* **Passage fourni**
Mais qu'est-ce que le vrai sérieux du point de vue de Bourdieu ?
C'est suivre un précepte valable pour tous ceux qui font des sciences sociales ( historien, sociologue, ethnologue, etc. ) : il faut historiciser et l'objet de l'enquête et l'enquêteur - ses problèmes, ses concepts, etc. -.
Historiciser l'objet, ça ne fait pas douter de la capacité d'atteindre la vérité sur cet objet, précisément la vérité sur ses conditions historiques de possibilité.
En revanche c'est plus délicat d'historiciser l'enquêteur car si on ne veut pas s'enfermer dans un historicisme auto-réfutant, il faut se livrer à un effort qui a quelque chose d'héroïque : purifier la connaissance de l'enquêteur sur l'objet en la débarrassant de tout ce qu'elle doit à l'histoire ( à la mauvaise histoire, si on peut dire ) et qui la limite en termes de vérité.

* **Données fournies**
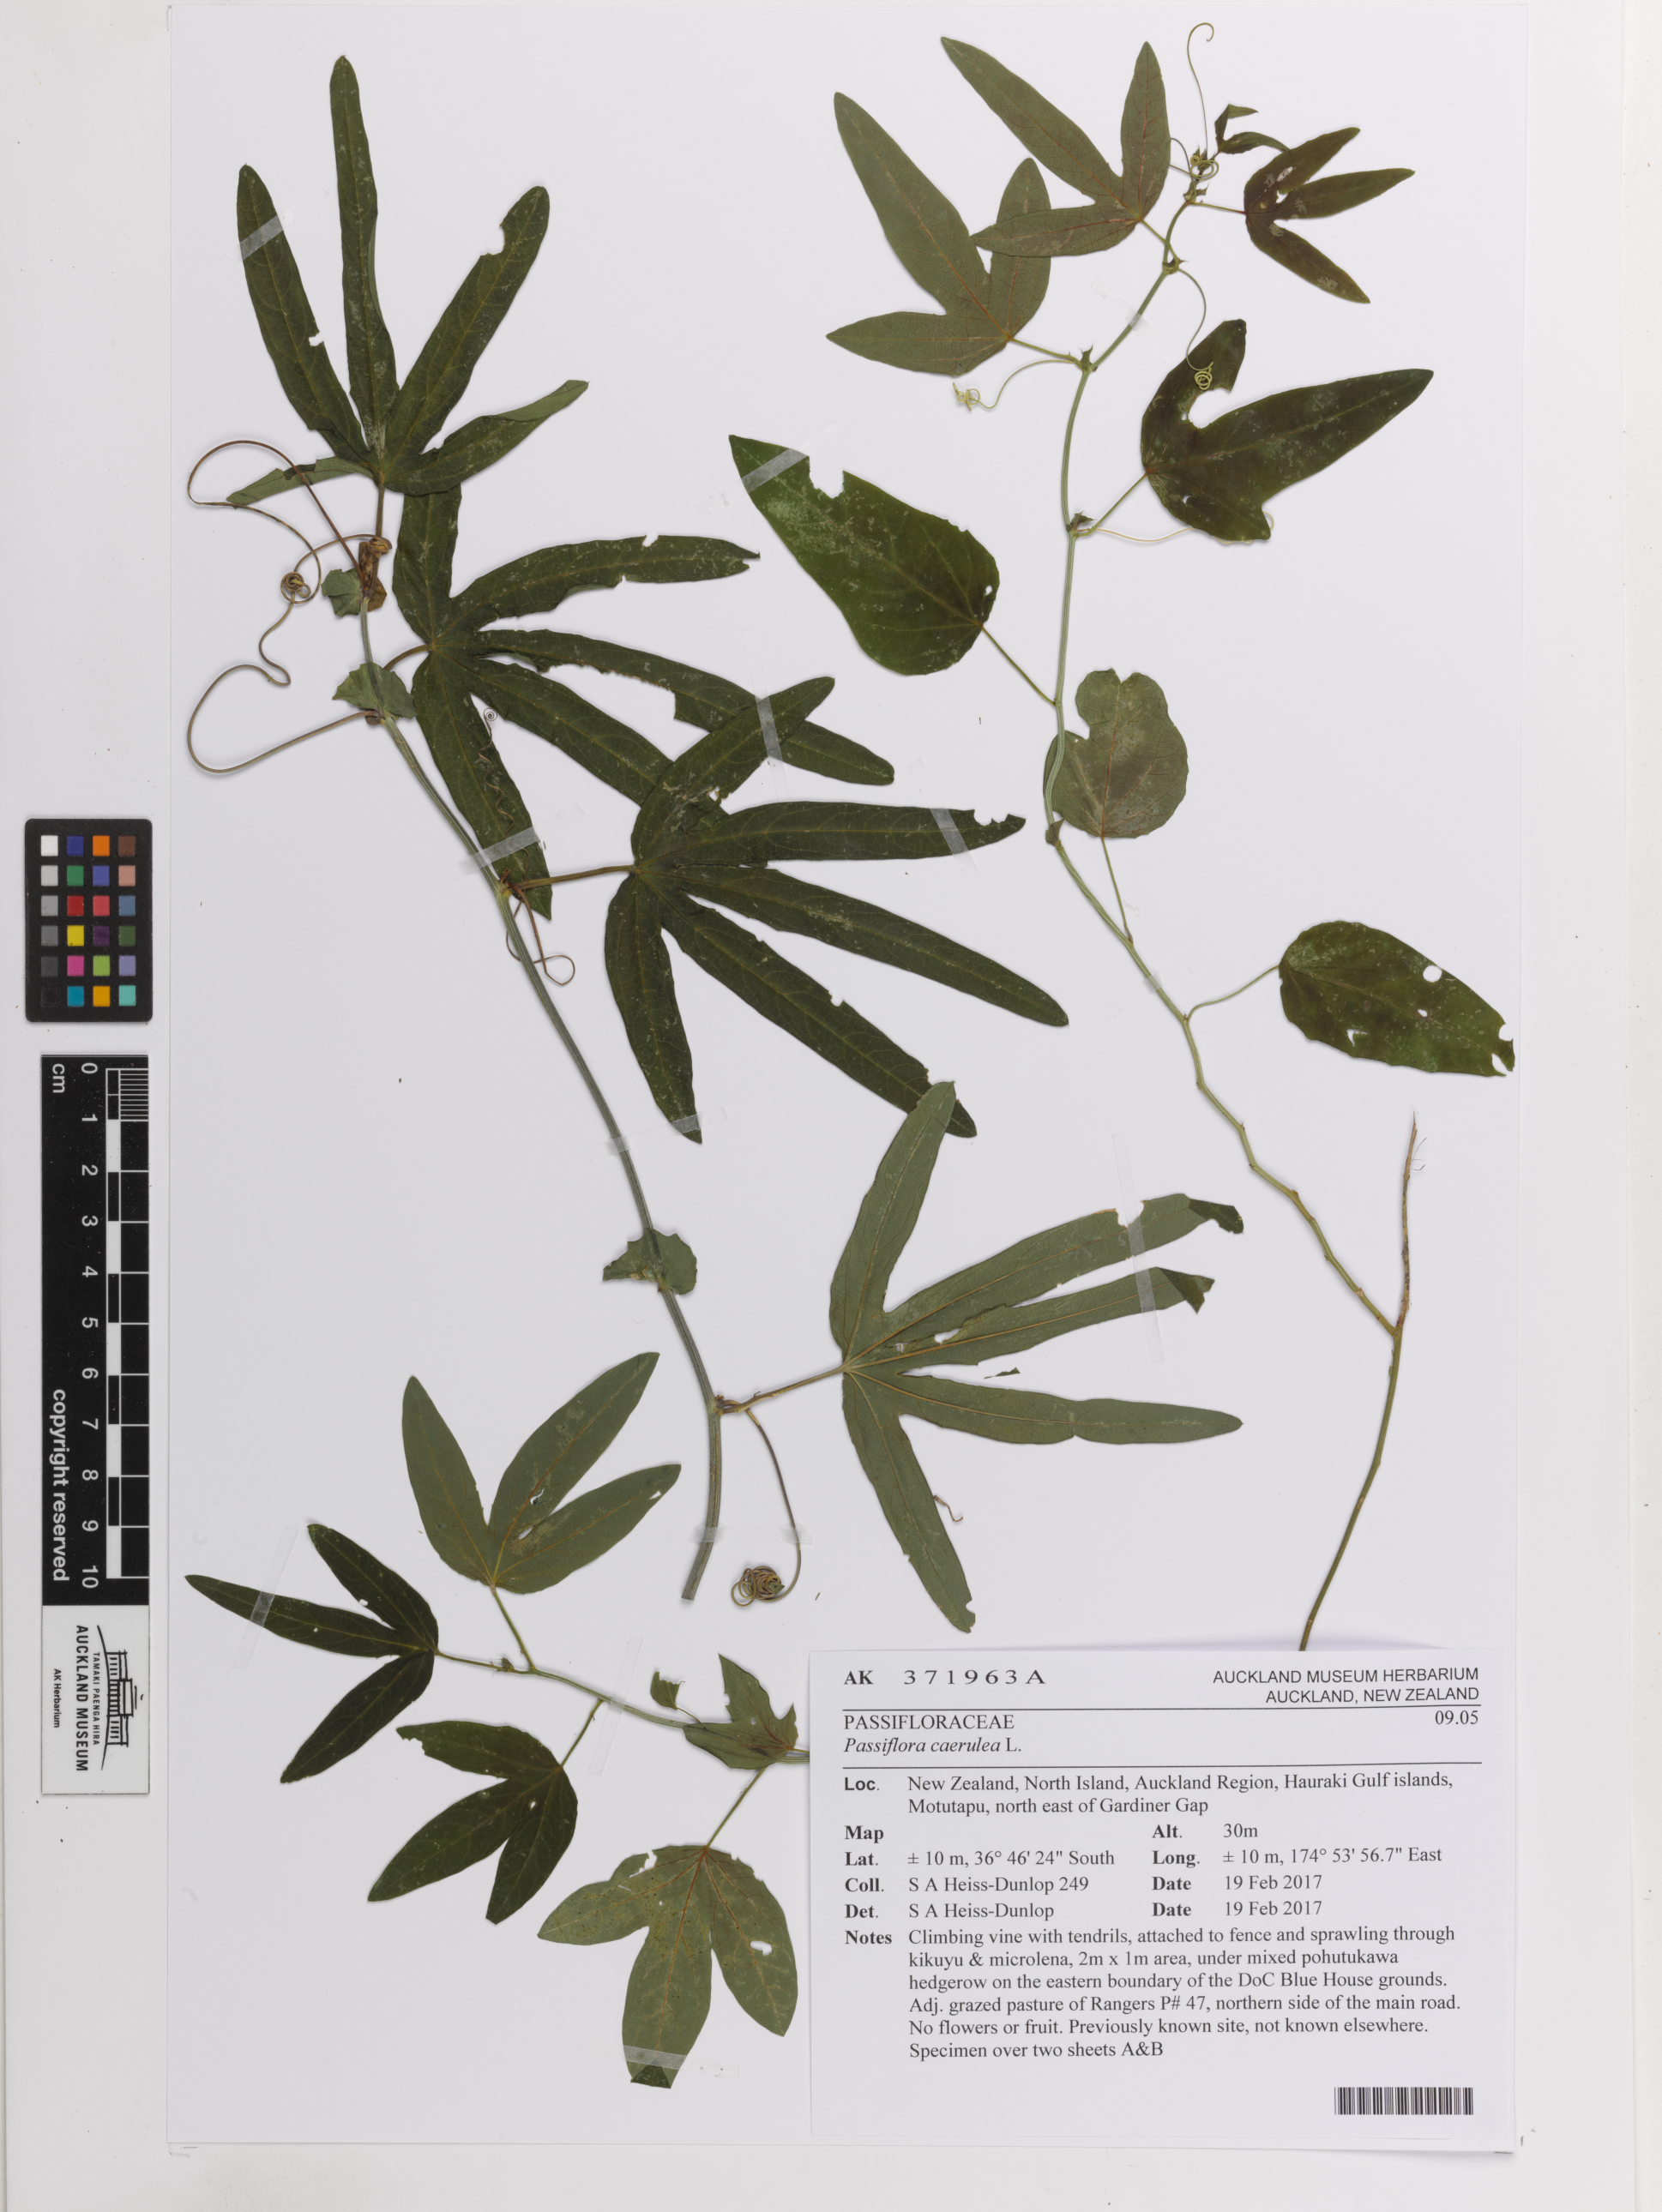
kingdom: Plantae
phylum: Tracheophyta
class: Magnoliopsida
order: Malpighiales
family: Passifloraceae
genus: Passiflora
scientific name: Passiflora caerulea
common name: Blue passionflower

* **Actions demandées**
a) Recopiez, dans le passage sur Bourdieu, l'extrait allant de « C'est suivre un » jusqu'à « concepts, etc. -. ».
b) D'après le passage sur Bourdieu, que faut-il historiciser selon le précepte valable pour tous ceux qui font des sciences sociales ?
Les items ne servent à rien ici.

* **Réponses correctes**
a)
C'est suivre un précepte valable pour tous ceux qui font des sciences sociales ( historien, sociologue, ethnologue, etc. ) : il faut historiciser et l'objet de l'enquête et l'enquêteur - ses problèmes, ses concepts, etc. -.

b) L'objet de l'enquête et l'enquêteur, avec ses problèmes et ses concepts.